Soil water depletion rates under large grapevines

Abstract

Over two consecutive seasons, daily rates of change in the water content of the top 120 cm of soil were calculated for sample sites located at 50 cm from the butts of 12 Colombard vines on Ramsey rootstock which were part of a controlled deficit irrigation experiment. Records were selected where the rate represented a change due solely to depletion of soil water by grapevine evapotranspiration (ΔSET). Soil water availability was quantified as a logarithmic transformation of the absolute value of the root-weighted measure of soil matric potential. ΔSET was negatively correlated with soil water availability and positively correlated with reference crop evapotranspiration (ETo). At very high values of soil water availability, i.e. soil matric potential between -8 and -16 kPa, and after the canopy was fully developed, ΔSET had a 1:1 relationship with ETo. When root-weighted soil matric potential was greater than -16 kPa, the mean values of the ratio of soil water depletion rate to reference crop evapotranspiration (ΔSET/ETo), varied from 0.1 to 1.2 for 30-day periods between bud burst and leaf fall. Considering the full set of measurements, ΔSET/ETo was highly negatively correlated with soil water availability for all 30-day periods except those less than 60 days from bud burst.

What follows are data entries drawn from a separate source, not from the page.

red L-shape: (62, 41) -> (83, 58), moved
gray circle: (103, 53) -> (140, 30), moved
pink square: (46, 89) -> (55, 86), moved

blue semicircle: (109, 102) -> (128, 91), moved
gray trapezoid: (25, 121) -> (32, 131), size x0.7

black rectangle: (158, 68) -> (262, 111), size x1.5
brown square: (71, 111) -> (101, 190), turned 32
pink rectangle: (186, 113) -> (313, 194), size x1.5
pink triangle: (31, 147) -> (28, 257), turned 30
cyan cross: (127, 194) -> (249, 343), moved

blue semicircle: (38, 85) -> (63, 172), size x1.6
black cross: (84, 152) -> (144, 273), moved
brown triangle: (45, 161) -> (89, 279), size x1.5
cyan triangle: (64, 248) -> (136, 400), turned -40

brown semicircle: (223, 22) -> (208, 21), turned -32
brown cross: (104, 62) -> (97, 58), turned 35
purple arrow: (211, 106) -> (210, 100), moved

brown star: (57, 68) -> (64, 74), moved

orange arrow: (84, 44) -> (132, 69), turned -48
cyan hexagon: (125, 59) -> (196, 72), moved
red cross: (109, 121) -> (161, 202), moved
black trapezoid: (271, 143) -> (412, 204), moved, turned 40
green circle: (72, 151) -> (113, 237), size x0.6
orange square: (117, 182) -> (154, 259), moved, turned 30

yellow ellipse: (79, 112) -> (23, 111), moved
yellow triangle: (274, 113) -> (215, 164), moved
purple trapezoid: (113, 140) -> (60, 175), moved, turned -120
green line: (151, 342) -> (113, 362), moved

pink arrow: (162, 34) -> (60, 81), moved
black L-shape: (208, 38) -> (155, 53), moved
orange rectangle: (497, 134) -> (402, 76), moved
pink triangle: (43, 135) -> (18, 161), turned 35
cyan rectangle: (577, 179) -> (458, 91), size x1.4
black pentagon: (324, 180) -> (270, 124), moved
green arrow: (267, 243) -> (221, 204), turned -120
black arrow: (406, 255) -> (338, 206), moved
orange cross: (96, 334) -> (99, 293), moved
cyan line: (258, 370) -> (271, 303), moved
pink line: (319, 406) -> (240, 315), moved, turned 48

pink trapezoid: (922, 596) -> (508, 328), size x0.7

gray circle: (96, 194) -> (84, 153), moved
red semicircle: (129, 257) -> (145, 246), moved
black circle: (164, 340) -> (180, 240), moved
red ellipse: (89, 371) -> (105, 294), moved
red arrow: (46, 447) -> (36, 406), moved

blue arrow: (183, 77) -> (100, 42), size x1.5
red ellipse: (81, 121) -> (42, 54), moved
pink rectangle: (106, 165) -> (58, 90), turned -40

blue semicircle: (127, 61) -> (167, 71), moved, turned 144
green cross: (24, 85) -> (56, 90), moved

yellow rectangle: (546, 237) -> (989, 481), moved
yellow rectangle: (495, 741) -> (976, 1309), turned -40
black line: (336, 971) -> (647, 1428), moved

In the period 150 to 179 days after bud burst, 70% of the variance in ΔSET/ETo was accounted for by regression on soil water availability for values of root-weighted soil matric potential between -8 and -100 kPa. During this period a fall in root-weighted soil matric potential from -10 to -42 kPa was associated with a decline in the value of ΔSET/ETo from 1.3 to 0.6. At both high and low values of ETo, the ratio of ΔSET/ETo fell linearly with declining soil water availability. The changes in values of midafternoon stem water potential and stomatal conductance associated with this decline in ΔSET/ETo are discussed.